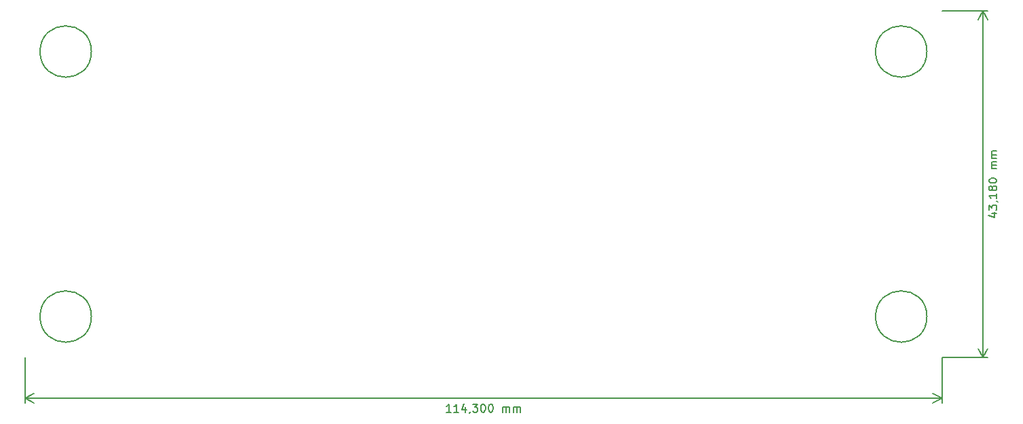
<source format=gbr>
%TF.GenerationSoftware,KiCad,Pcbnew,5.1.6-c6e7f7d~86~ubuntu18.04.1*%
%TF.CreationDate,2020-05-25T18:49:05+02:00*%
%TF.ProjectId,high_power_sym_supply,68696768-5f70-46f7-9765-725f73796d5f,1.0*%
%TF.SameCoordinates,PX463f660PY6a95280*%
%TF.FileFunction,Other,Comment*%
%FSLAX46Y46*%
G04 Gerber Fmt 4.6, Leading zero omitted, Abs format (unit mm)*
G04 Created by KiCad (PCBNEW 5.1.6-c6e7f7d~86~ubuntu18.04.1) date 2020-05-25 18:49:05*
%MOMM*%
%LPD*%
G01*
G04 APERTURE LIST*
%ADD10C,0.150000*%
G04 APERTURE END LIST*
D10*
X120465714Y17923334D02*
X121132380Y17923334D01*
X120084761Y17685239D02*
X120799047Y17447143D01*
X120799047Y18066191D01*
X120132380Y18351905D02*
X120132380Y18970953D01*
X120513333Y18637620D01*
X120513333Y18780477D01*
X120560952Y18875715D01*
X120608571Y18923334D01*
X120703809Y18970953D01*
X120941904Y18970953D01*
X121037142Y18923334D01*
X121084761Y18875715D01*
X121132380Y18780477D01*
X121132380Y18494762D01*
X121084761Y18399524D01*
X121037142Y18351905D01*
X121084761Y19447143D02*
X121132380Y19447143D01*
X121227619Y19399524D01*
X121275238Y19351905D01*
X121132380Y20399524D02*
X121132380Y19828096D01*
X121132380Y20113810D02*
X120132380Y20113810D01*
X120275238Y20018572D01*
X120370476Y19923334D01*
X120418095Y19828096D01*
X120560952Y20970953D02*
X120513333Y20875715D01*
X120465714Y20828096D01*
X120370476Y20780477D01*
X120322857Y20780477D01*
X120227619Y20828096D01*
X120180000Y20875715D01*
X120132380Y20970953D01*
X120132380Y21161429D01*
X120180000Y21256667D01*
X120227619Y21304286D01*
X120322857Y21351905D01*
X120370476Y21351905D01*
X120465714Y21304286D01*
X120513333Y21256667D01*
X120560952Y21161429D01*
X120560952Y20970953D01*
X120608571Y20875715D01*
X120656190Y20828096D01*
X120751428Y20780477D01*
X120941904Y20780477D01*
X121037142Y20828096D01*
X121084761Y20875715D01*
X121132380Y20970953D01*
X121132380Y21161429D01*
X121084761Y21256667D01*
X121037142Y21304286D01*
X120941904Y21351905D01*
X120751428Y21351905D01*
X120656190Y21304286D01*
X120608571Y21256667D01*
X120560952Y21161429D01*
X120132380Y21970953D02*
X120132380Y22066191D01*
X120180000Y22161429D01*
X120227619Y22209048D01*
X120322857Y22256667D01*
X120513333Y22304286D01*
X120751428Y22304286D01*
X120941904Y22256667D01*
X121037142Y22209048D01*
X121084761Y22161429D01*
X121132380Y22066191D01*
X121132380Y21970953D01*
X121084761Y21875715D01*
X121037142Y21828096D01*
X120941904Y21780477D01*
X120751428Y21732858D01*
X120513333Y21732858D01*
X120322857Y21780477D01*
X120227619Y21828096D01*
X120180000Y21875715D01*
X120132380Y21970953D01*
X121132380Y23494762D02*
X120465714Y23494762D01*
X120560952Y23494762D02*
X120513333Y23542381D01*
X120465714Y23637620D01*
X120465714Y23780477D01*
X120513333Y23875715D01*
X120608571Y23923334D01*
X121132380Y23923334D01*
X120608571Y23923334D02*
X120513333Y23970953D01*
X120465714Y24066191D01*
X120465714Y24209048D01*
X120513333Y24304286D01*
X120608571Y24351905D01*
X121132380Y24351905D01*
X121132380Y24828096D02*
X120465714Y24828096D01*
X120560952Y24828096D02*
X120513333Y24875715D01*
X120465714Y24970953D01*
X120465714Y25113810D01*
X120513333Y25209048D01*
X120608571Y25256667D01*
X121132380Y25256667D01*
X120608571Y25256667D02*
X120513333Y25304286D01*
X120465714Y25399524D01*
X120465714Y25542381D01*
X120513333Y25637620D01*
X120608571Y25685239D01*
X121132380Y25685239D01*
X119380000Y0D02*
X119380000Y43180000D01*
X114300000Y0D02*
X119966421Y0D01*
X114300000Y43180000D02*
X119966421Y43180000D01*
X119380000Y43180000D02*
X119966421Y42053496D01*
X119380000Y43180000D02*
X118793579Y42053496D01*
X119380000Y0D02*
X119966421Y1126504D01*
X119380000Y0D02*
X118793579Y1126504D01*
X53102380Y-6832380D02*
X52530952Y-6832380D01*
X52816666Y-6832380D02*
X52816666Y-5832380D01*
X52721428Y-5975238D01*
X52626190Y-6070476D01*
X52530952Y-6118095D01*
X54054761Y-6832380D02*
X53483333Y-6832380D01*
X53769047Y-6832380D02*
X53769047Y-5832380D01*
X53673809Y-5975238D01*
X53578571Y-6070476D01*
X53483333Y-6118095D01*
X54911904Y-6165714D02*
X54911904Y-6832380D01*
X54673809Y-5784761D02*
X54435714Y-6499047D01*
X55054761Y-6499047D01*
X55483333Y-6784761D02*
X55483333Y-6832380D01*
X55435714Y-6927619D01*
X55388095Y-6975238D01*
X55816666Y-5832380D02*
X56435714Y-5832380D01*
X56102380Y-6213333D01*
X56245238Y-6213333D01*
X56340476Y-6260952D01*
X56388095Y-6308571D01*
X56435714Y-6403809D01*
X56435714Y-6641904D01*
X56388095Y-6737142D01*
X56340476Y-6784761D01*
X56245238Y-6832380D01*
X55959523Y-6832380D01*
X55864285Y-6784761D01*
X55816666Y-6737142D01*
X57054761Y-5832380D02*
X57150000Y-5832380D01*
X57245238Y-5880000D01*
X57292857Y-5927619D01*
X57340476Y-6022857D01*
X57388095Y-6213333D01*
X57388095Y-6451428D01*
X57340476Y-6641904D01*
X57292857Y-6737142D01*
X57245238Y-6784761D01*
X57150000Y-6832380D01*
X57054761Y-6832380D01*
X56959523Y-6784761D01*
X56911904Y-6737142D01*
X56864285Y-6641904D01*
X56816666Y-6451428D01*
X56816666Y-6213333D01*
X56864285Y-6022857D01*
X56911904Y-5927619D01*
X56959523Y-5880000D01*
X57054761Y-5832380D01*
X58007142Y-5832380D02*
X58102380Y-5832380D01*
X58197619Y-5880000D01*
X58245238Y-5927619D01*
X58292857Y-6022857D01*
X58340476Y-6213333D01*
X58340476Y-6451428D01*
X58292857Y-6641904D01*
X58245238Y-6737142D01*
X58197619Y-6784761D01*
X58102380Y-6832380D01*
X58007142Y-6832380D01*
X57911904Y-6784761D01*
X57864285Y-6737142D01*
X57816666Y-6641904D01*
X57769047Y-6451428D01*
X57769047Y-6213333D01*
X57816666Y-6022857D01*
X57864285Y-5927619D01*
X57911904Y-5880000D01*
X58007142Y-5832380D01*
X59530952Y-6832380D02*
X59530952Y-6165714D01*
X59530952Y-6260952D02*
X59578571Y-6213333D01*
X59673809Y-6165714D01*
X59816666Y-6165714D01*
X59911904Y-6213333D01*
X59959523Y-6308571D01*
X59959523Y-6832380D01*
X59959523Y-6308571D02*
X60007142Y-6213333D01*
X60102380Y-6165714D01*
X60245238Y-6165714D01*
X60340476Y-6213333D01*
X60388095Y-6308571D01*
X60388095Y-6832380D01*
X60864285Y-6832380D02*
X60864285Y-6165714D01*
X60864285Y-6260952D02*
X60911904Y-6213333D01*
X61007142Y-6165714D01*
X61150000Y-6165714D01*
X61245238Y-6213333D01*
X61292857Y-6308571D01*
X61292857Y-6832380D01*
X61292857Y-6308571D02*
X61340476Y-6213333D01*
X61435714Y-6165714D01*
X61578571Y-6165714D01*
X61673809Y-6213333D01*
X61721428Y-6308571D01*
X61721428Y-6832380D01*
X0Y-5080000D02*
X114300000Y-5080000D01*
X0Y0D02*
X0Y-5666421D01*
X114300000Y0D02*
X114300000Y-5666421D01*
X114300000Y-5080000D02*
X113173496Y-5666421D01*
X114300000Y-5080000D02*
X113173496Y-4493579D01*
X0Y-5080000D02*
X1126504Y-5666421D01*
X0Y-5080000D02*
X1126504Y-4493579D01*
%TO.C,H1*%
X8280000Y38100000D02*
G75*
G03*
X8280000Y38100000I-3200000J0D01*
G01*
%TO.C,H4*%
X112420000Y5080000D02*
G75*
G03*
X112420000Y5080000I-3200000J0D01*
G01*
%TO.C,H3*%
X112420000Y38100000D02*
G75*
G03*
X112420000Y38100000I-3200000J0D01*
G01*
%TO.C,H2*%
X8280000Y5080000D02*
G75*
G03*
X8280000Y5080000I-3200000J0D01*
G01*
%TD*%
M02*

</source>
------------
_Task statement:_
Here the job is to set down exactly the lines of the material above that fall between the one with "X57388095Y-6213333D01*" and the one with "X58340476Y-6213333D01*", inclusive, and nothing beyond them.

_Your solution:_
X57388095Y-6213333D01*
X57388095Y-6451428D01*
X57340476Y-6641904D01*
X57292857Y-6737142D01*
X57245238Y-6784761D01*
X57150000Y-6832380D01*
X57054761Y-6832380D01*
X56959523Y-6784761D01*
X56911904Y-6737142D01*
X56864285Y-6641904D01*
X56816666Y-6451428D01*
X56816666Y-6213333D01*
X56864285Y-6022857D01*
X56911904Y-5927619D01*
X56959523Y-5880000D01*
X57054761Y-5832380D01*
X58007142Y-5832380D02*
X58102380Y-5832380D01*
X58197619Y-5880000D01*
X58245238Y-5927619D01*
X58292857Y-6022857D01*
X58340476Y-6213333D01*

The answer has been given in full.